Stuttgart - Kaum einer weiß besser, was die Menschen in diesen Tagen von Kirche denken als Stephan Bier. Der Kirchengemeinderatsvorsitzende von St. Eberhard hört täglich, was die Gläubigen denken und fühlen. Aber als Lehrer für Religion und Philosophie am Hölderlingymnasium weiß er auch, wie junge Menschen mit dem Thema Missbrauch umgehen. Bier nennt seine Erfahrungen „spannend“. Eine Untertreibung, die auf seine Fassungslosigkeit hindeutet. Kopfschüttelnd sagt er: „Wissen Sie was? Kirche spielt bei den meisten Leuten heute gar keine Rolle mehr. Sie ist für den Alltag vieler Menschen bedeutungslos geworden. Mir wäre es fast lieber, die Leute würden sich ärgern und protestieren.“

Zu dieser Distanz zwischen Kirchenführung und Kirchenvolk hat offenbar auch das geführt, was Stadtdekan Christian Hermes zuletzt angeprangert hat: die Selbstherrlichkeit, das Vertuschen, der Unwillen zu Reformen und die Ferne zu den Menschen.

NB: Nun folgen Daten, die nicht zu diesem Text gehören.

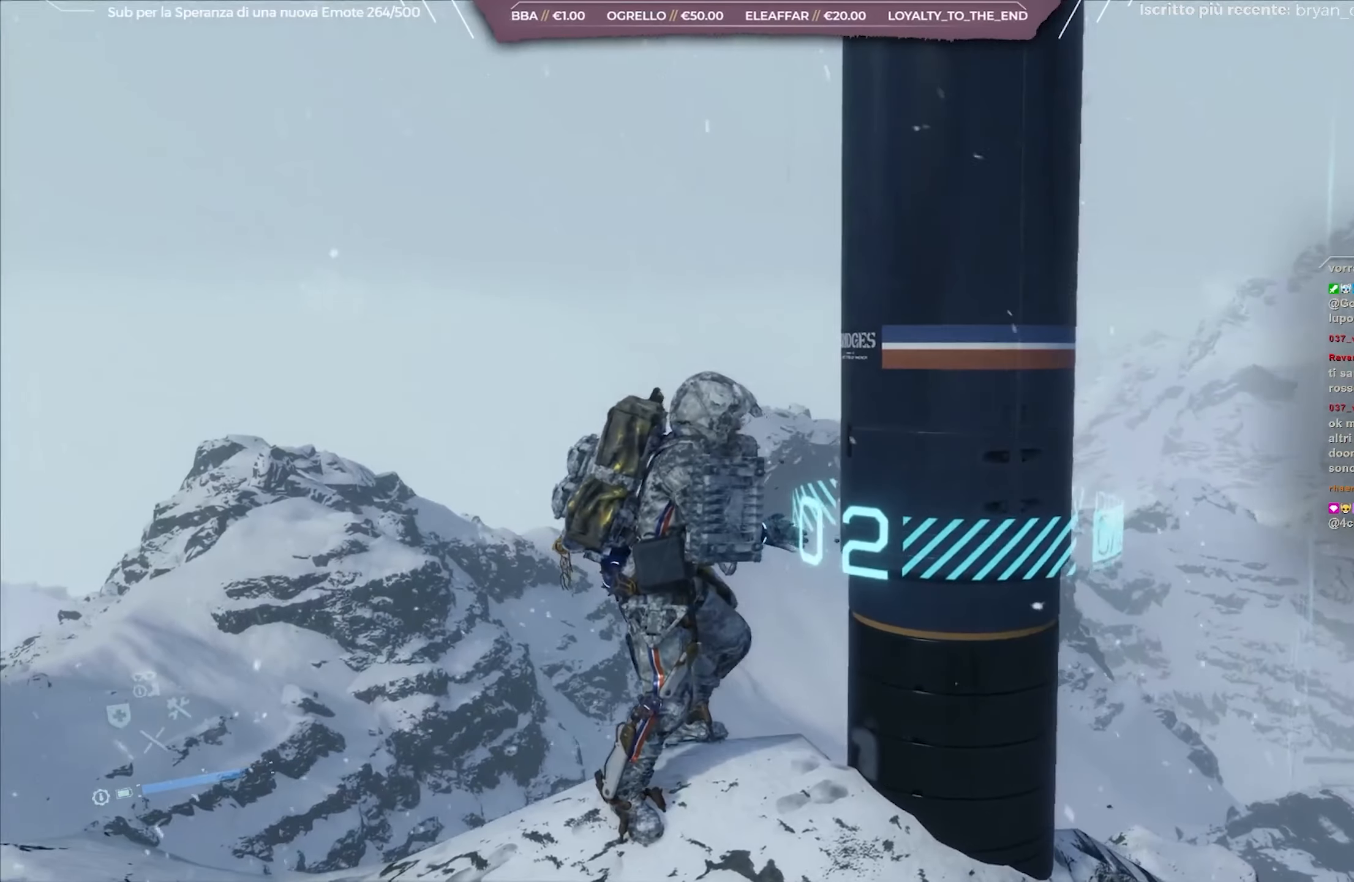
{"buttons": [], "left_stick": "center", "right_stick": "center", "events": []}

Bier und die Mehrheit der Katholiken ist sich mit den Ansichten von Hermes in vielen Dingen einig. Sie stehen hinter dem Stadtdekan. Auch in der Frage des Zölibats: „Priester sind Menschen wie wir alle, daher muss man das Zölibat im Sinne der Menschlichkeit öffnen.“ Weiter sagt er: „Stadtdekan Hermes hat den Kirchengemeinderat vorher über sein Vorgehen informiert und volle Unterstützung sowie Wohlwollen dafür erhalten.“

„Ich bin froh, dass jemand so deutlich Stellung bezieht“

Für ihn steht die katholische Kirche an einem Scheideweg. „Aber sich nun von dem Anspruch, eine Volkskirche sein zu wollen, zu verabschieden, das halte ich für fatal. Das wäre wie ein Rückzug.“ Stattdessen müsse man überlegen, wie man diese „wichtige und zentrale Botschaft in die Gesellschaft hinein buchstabiert“. Dazu gehöre auch Offenheit, so wie sie Hermes vorlebt. Dazu gehörten Antworten auf Fragen, wie dieser Machtmissbrauch passieren konnte, wie sich das Böse in dieser Kirche breitmachen konnte. „Diesen Weg müssen wir auf allen Ebenen gehen. Vor allem Theologen mit Vorbildfunktion sollten wissen: Ich habe keinen Sonderstatus, ich muss noch stärker auf mich aufpassen.“

Auch Michael Heil, Pfarrer der Kirchengemeinde Sankt Georg, und Werner Laub, leitender Pfarrer in Stuttgart-West/Botnang stehen hinter Christian Hermes. „Ich bin froh, dass jemand so deutlich Stellung bezieht“, sagt Heil. Eine Abschaffung des Zölibats hält er für unangemessen. Schließlich würden sich manche Menschen bewusst für diese Lebensform entscheiden. Er sei aber für eine Öffnung der Zugangsbedingungen, für Zölibat auf Freiwilligenbasis – genauso wie Hermes es formuliert habe. Laub sieht auch den Pflichtzölibat als problematisch an, nicht den Zölibat an sich. Grundsätzlich wünscht er sich einen offeneren und weniger angespannten Umgang der Kirche mit Sexualität. Das könne auch eine Form der Prävention sein, so Laub.

Einzelne tragen die Schuld

Dass Bischöfe, Kardinale und der Papst von ‚wir‘ sprechen, wenn es um die Schuldfrage geht, hält Heil – ebenso wie Hermes – für falsch: „Es haben sich einzelne Menschen schuldig gemacht. Eine Verallgemeinerung ist da völlig unangemessen.“ Auch Werner Laub bekräftigt: „Wir versuchen unser Bestes.“

Clemens Homoth-Kuhs, zweiter Vorsitzender des Gesamtkirchengemeinderats Stuttgart-Ost, versteht Hermes‘ Aussagen nicht in erster Linie als Kritik, sondern vielmehr als „Plädoyer für eine offene, transparente und konsequente Kirche, was den Umgang mit Missbrauch angeht“. Es gehe nicht darum, mit dem Papst abzurechnen, sondern darum, die Strukturen zu ändern.